§ Exercise directions
The lines to extract begin at the one containing "Body first: relative" and run to the end of the listing; set them down exactly and alone.

§ Input material
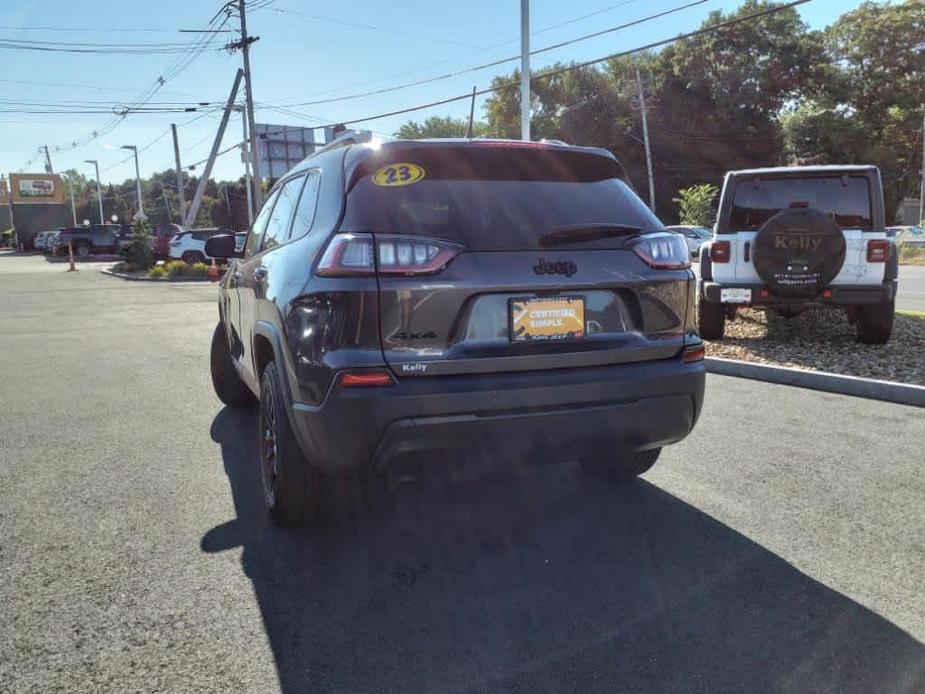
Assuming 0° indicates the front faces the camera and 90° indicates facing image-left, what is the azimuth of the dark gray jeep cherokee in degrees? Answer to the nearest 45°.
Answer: approximately 135°

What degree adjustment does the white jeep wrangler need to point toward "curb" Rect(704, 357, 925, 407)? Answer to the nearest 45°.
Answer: approximately 180°

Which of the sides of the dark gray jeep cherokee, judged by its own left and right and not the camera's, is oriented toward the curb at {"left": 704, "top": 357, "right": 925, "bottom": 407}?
right

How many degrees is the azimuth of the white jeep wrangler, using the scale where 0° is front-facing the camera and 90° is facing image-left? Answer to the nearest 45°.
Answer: approximately 180°

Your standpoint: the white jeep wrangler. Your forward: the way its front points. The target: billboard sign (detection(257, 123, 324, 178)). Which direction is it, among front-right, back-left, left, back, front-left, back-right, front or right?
front-left
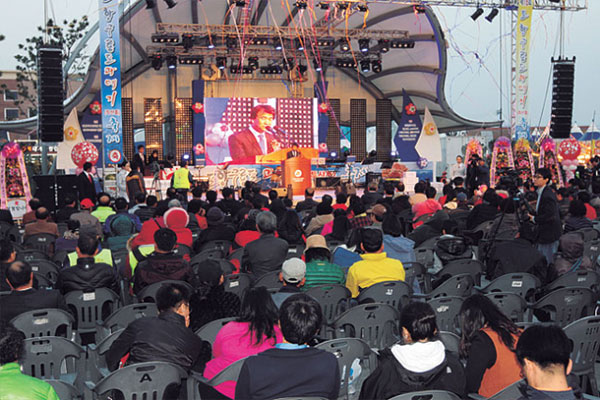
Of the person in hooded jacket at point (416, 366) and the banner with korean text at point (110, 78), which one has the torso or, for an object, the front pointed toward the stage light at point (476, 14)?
the person in hooded jacket

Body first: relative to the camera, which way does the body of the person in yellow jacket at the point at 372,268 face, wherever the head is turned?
away from the camera

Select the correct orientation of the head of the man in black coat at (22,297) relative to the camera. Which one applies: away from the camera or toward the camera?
away from the camera

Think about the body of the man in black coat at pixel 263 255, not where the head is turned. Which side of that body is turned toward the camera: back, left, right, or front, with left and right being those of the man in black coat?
back

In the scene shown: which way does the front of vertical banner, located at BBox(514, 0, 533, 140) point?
toward the camera

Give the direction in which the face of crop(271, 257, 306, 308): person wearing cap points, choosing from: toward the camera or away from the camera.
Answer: away from the camera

§ Your response
Body first: relative to the camera, which way does the body of the person in yellow jacket at the point at 372,268 face, wherever the head is turned?
away from the camera

Select the correct orientation of the head of the man in black coat at (22,297) relative to the camera. Which one applies: away from the camera or toward the camera?
away from the camera

Think about the body of the man in black coat at pixel 263 255, not where the head is turned. Which side of that body is turned toward the camera: back, left, right, or front, with left and right being those of the man in black coat?
back

In the scene shown: which way does the front of vertical banner, located at BBox(514, 0, 533, 140) point?
toward the camera

Give the direction in which the face of crop(271, 257, 306, 308): person wearing cap points, choosing from: toward the camera or away from the camera.
Answer: away from the camera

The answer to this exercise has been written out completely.